If we're to envision the Oscars by the results of the seasons' first critics awards, then we'll have yet another matchup between Clint Eastwood (4 Oscars) and Martin Scorsese (0 Oscars). The National Board of Review gave Letters from Iwo Jima its best picture award and Scorsese its best director award for The Departed. The two heavyweights were matched up in 2003 (Mystic River v. Gangs of New York) and 2005 (Million Dollar Baby v. The Aviator). Also, I'm going to eat my words. Catherine O'Hara took best supporting actress. And the NBR included The Devil Wears Prada in its top 10. That's disgusting.

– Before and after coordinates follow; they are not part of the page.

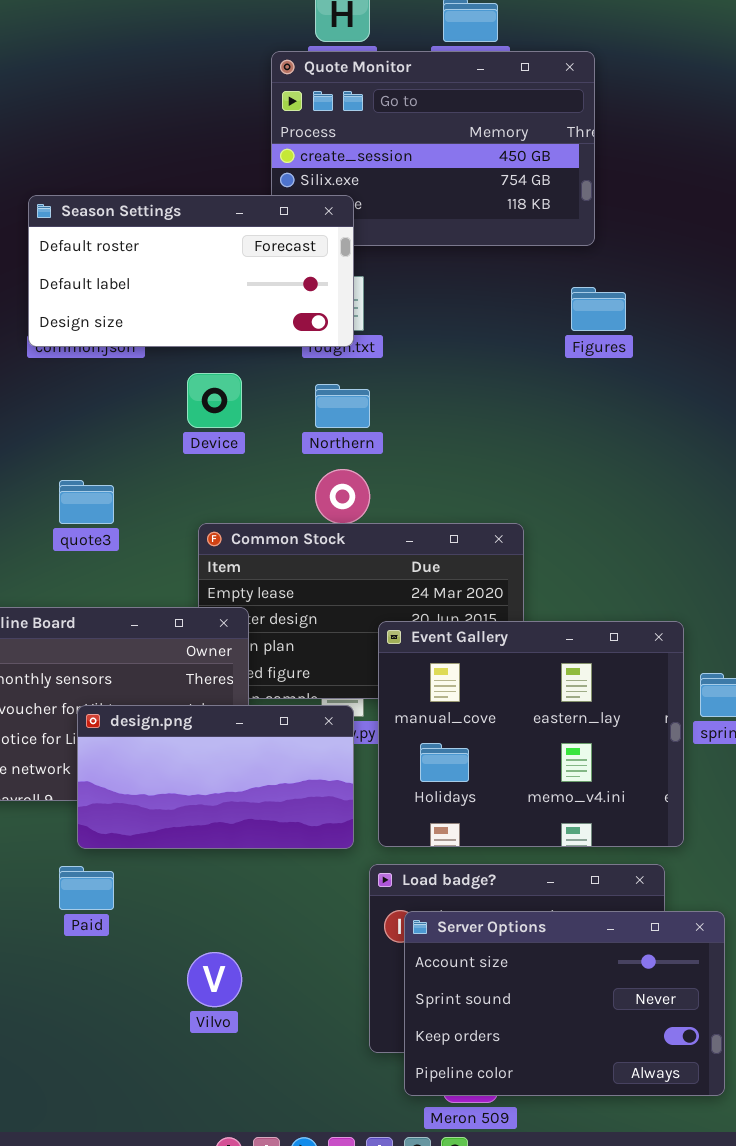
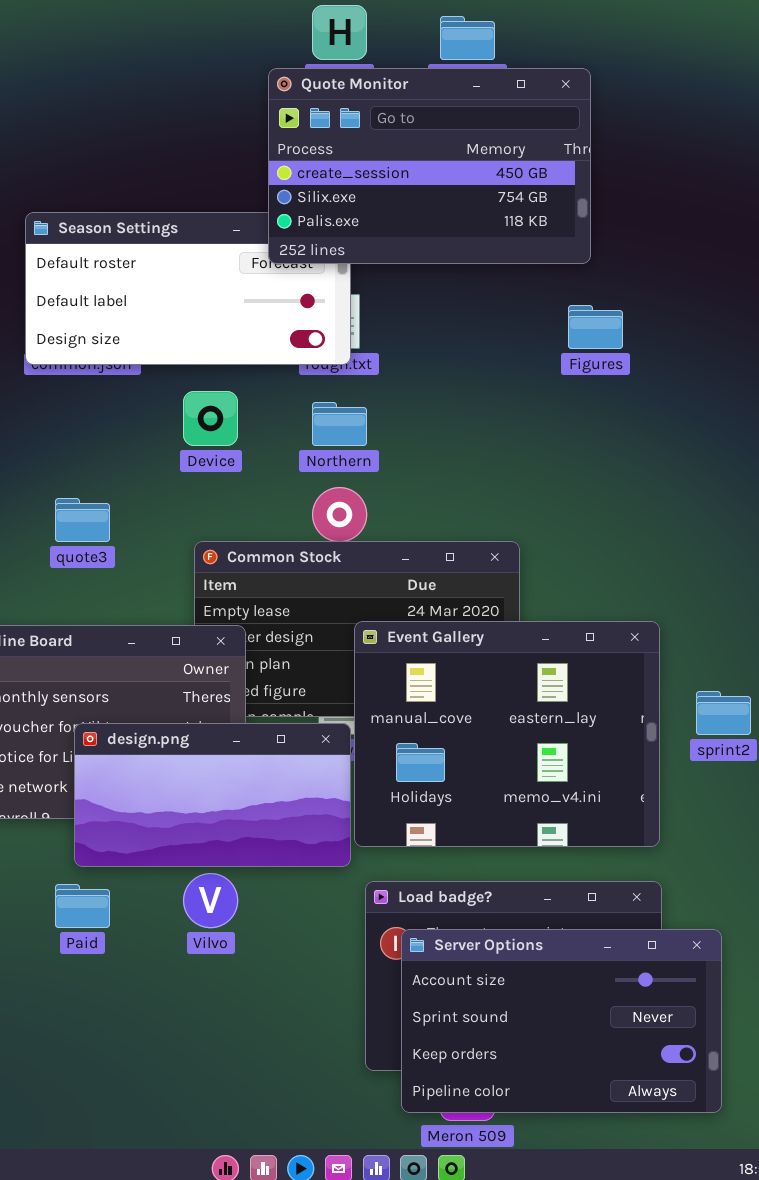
Quote Monitor: [271,51,595,246] -> [268,68,591,264], raised
Event Gallery: [378,621,684,847] -> [354,621,660,847], moved
Vilvo: [187,952,242,1007] -> [183,873,238,928], moved

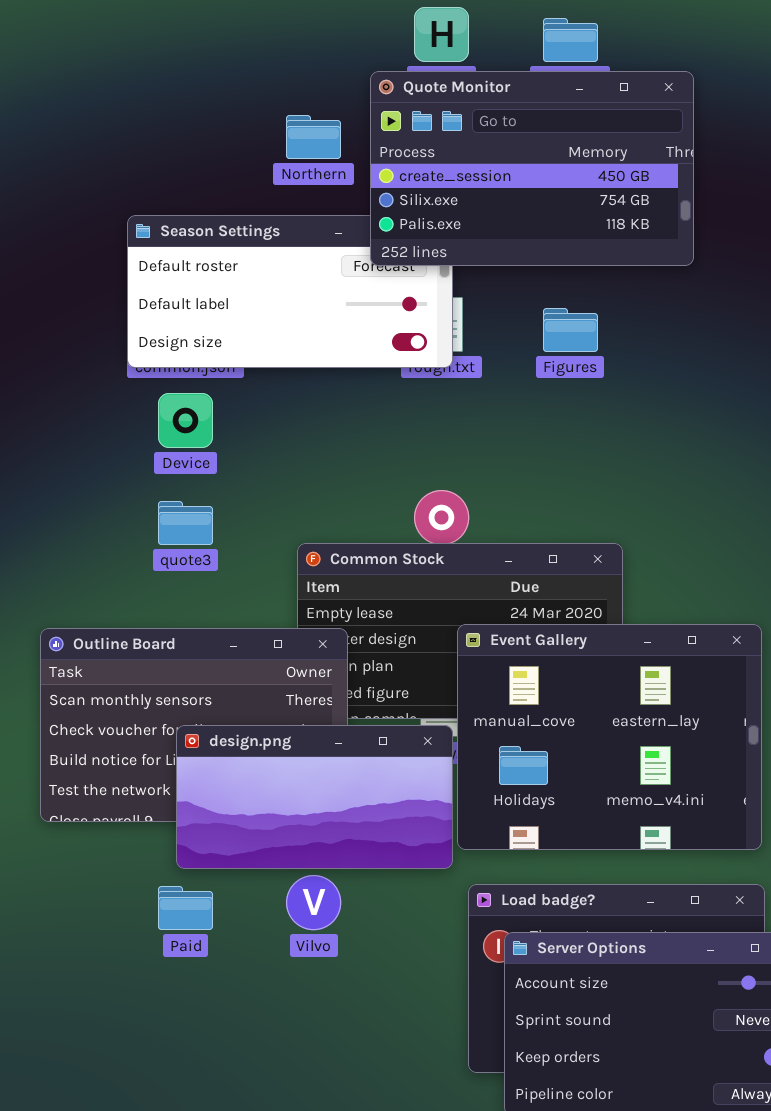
Figures: [568,305,623,349] -> [543,308,598,352], moved
Device: [183,391,238,446] -> [158,393,213,448], moved
Northern: [312,402,367,446] -> [286,115,341,159], moved

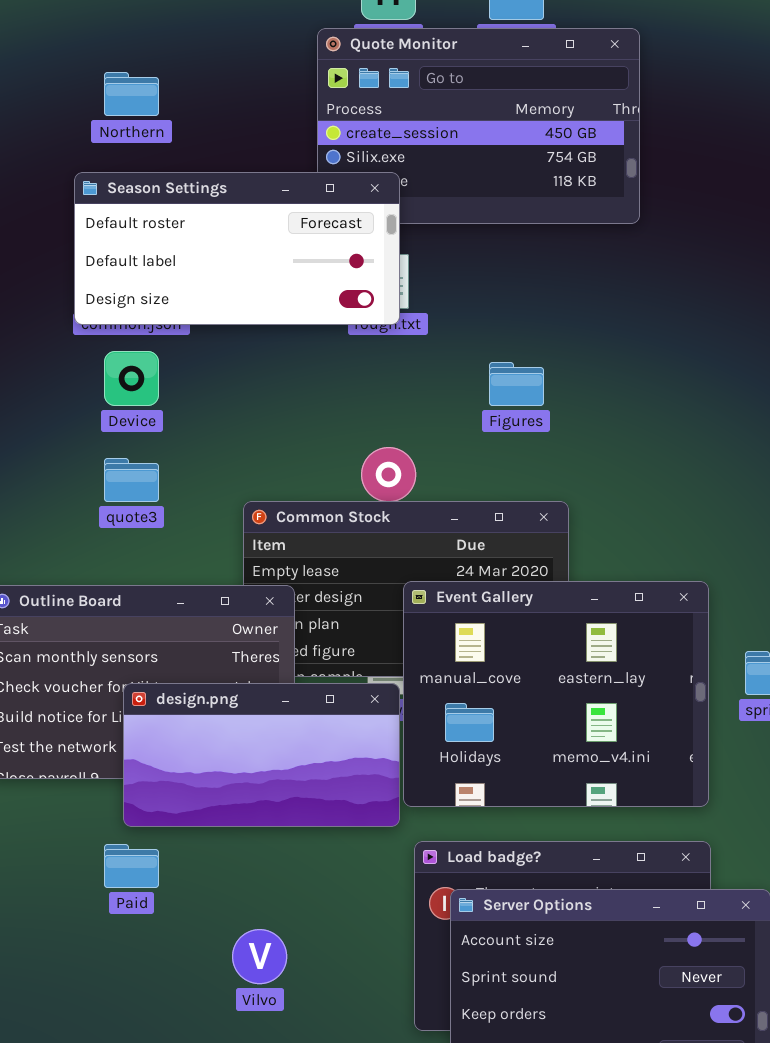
Northern: [286,115,341,159] -> [104,72,159,116], moved
Season Settings: [127,215,453,368] -> [74,172,400,325], raised
Figures: [543,308,598,352] -> [489,362,544,406], moved
Vilvo: [286,875,341,930] -> [232,929,287,984], moved

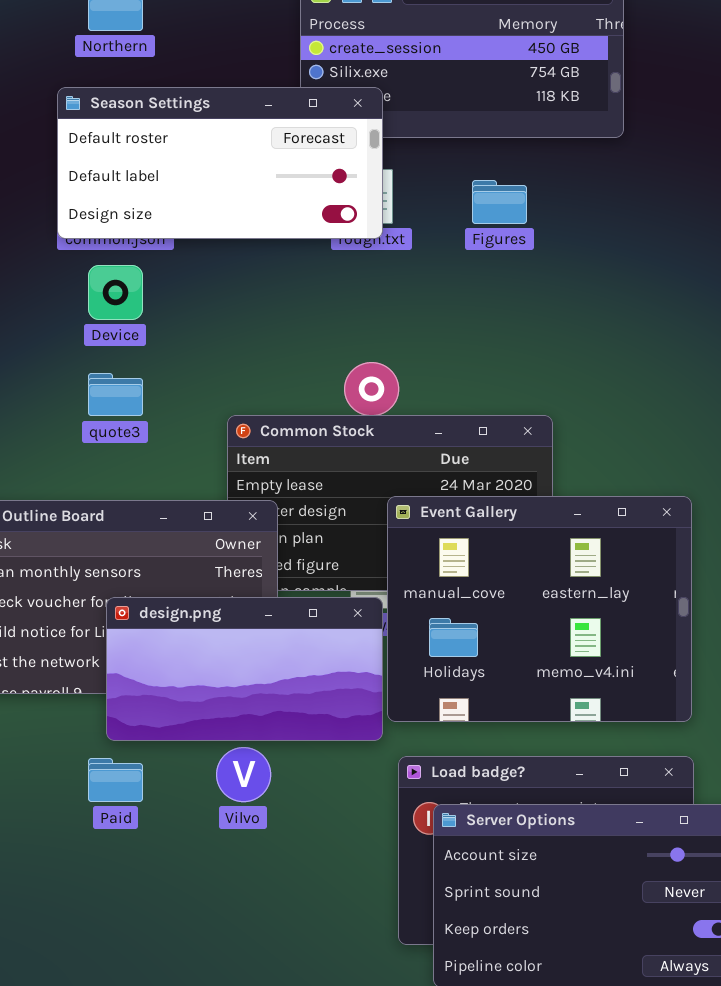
Figures: [489,362,544,406] -> [472,180,527,224], moved
Vilvo: [232,929,287,984] -> [216,747,271,802], moved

Tuesday, December 05, 2006

Amber waves of pain, plus the majesty of John Diehl and Robin Wright Penn

First things first: I see Dreamgirls tomorrow. I'm so excited I'm pissing myself.

Now then: The Indie Spirit nominations have pulled my focus toward two off-the-radar movies that are deeply critical of post-9/11 America. Ultimately, Land of Plenty is hopeful for the country. Sorry, Haters despairs for it. Both are on DVD and worth a look.

In Land of Plenty, written and directed by Wim Wenders (a German), the TV and character actor John Diehl plays a veteran chemically changed by violence -- first by the personal horrors of Vietnam and then by the collective trauma of Sept. 11. It's a delayed one-two punch that has pushed him into a paranoid myopia. Every day for him is a reconaissance mission to restore predictability (not necessarily "peace"). He cruises Los Angeles in a conversion van, aiming to ferret out Arab terrorists and destroy sleeper cells only he can see. Michelle Williams plays his niece, who enters his life unexpectedly and provides him some mental balm. Diehl's command performance was curiously overlooked by the Indie Spirit people (Williams' wasn't). His is the best male acting I've seen all year: showy, but modulated and affecting, funny without being condescending to the character's obvious illness. Diehl has a lovely speech near the film's end -- perhaps the most direct and least forced speech about Sept. 11 that the movies have given us so far. Diehl's character also happens to be the year's second most tricky to play.

The trickiest (perhaps not only of this year, but of all time) belongs to Robin Wright Penn, who plays a woman named Phoebe in the very low-budget Sorry, Haters. Phoebe...Phoebe...If I try to describe her, it will only spoil the movie. (Perhaps it deserves to be spoiled, though, for the sorely misguided and shocking turn it takes in its third act.) Phoebe is a faker and a liar. Unlike Diehl's character, who lives faraway from Ground Zero, Phoebe is a Manhattanite. Her 9/11 shock is ever-present both within and without, and compells her to wage her own campaign of justice against a sweet, innocent and unsuspecting Muslim cab driver. The duplicity she engages in for the sake of self-esteem is maddening. It's a movie that must be seen to be believed. Listen to the audio commentary and it's evident that Penn can hardly believe she agreed to do the movie. But! It is quite a feat for an actor to take a senseless, poorly conceived character and -- through her own reserve of talent -- turn her into something gripping and (dare I say it) believable. Writer-director Jeff Stanzler was inexplicably nominated by the Indie Spirit people for his mumbo-jumbo script. Stanzler comes across earnest and well-meaning in the audio commentary, but, well, you'll have to see the movie to understand my surprise. Penn was also nominated, and it is a testament to her magic.

UPCOMING: Dreamgirls. Plus, more thoughts on Apocalypto, and a reaction to the reactions. Plus the overlooked American Gun and the indomitable Marcia Gay Harden.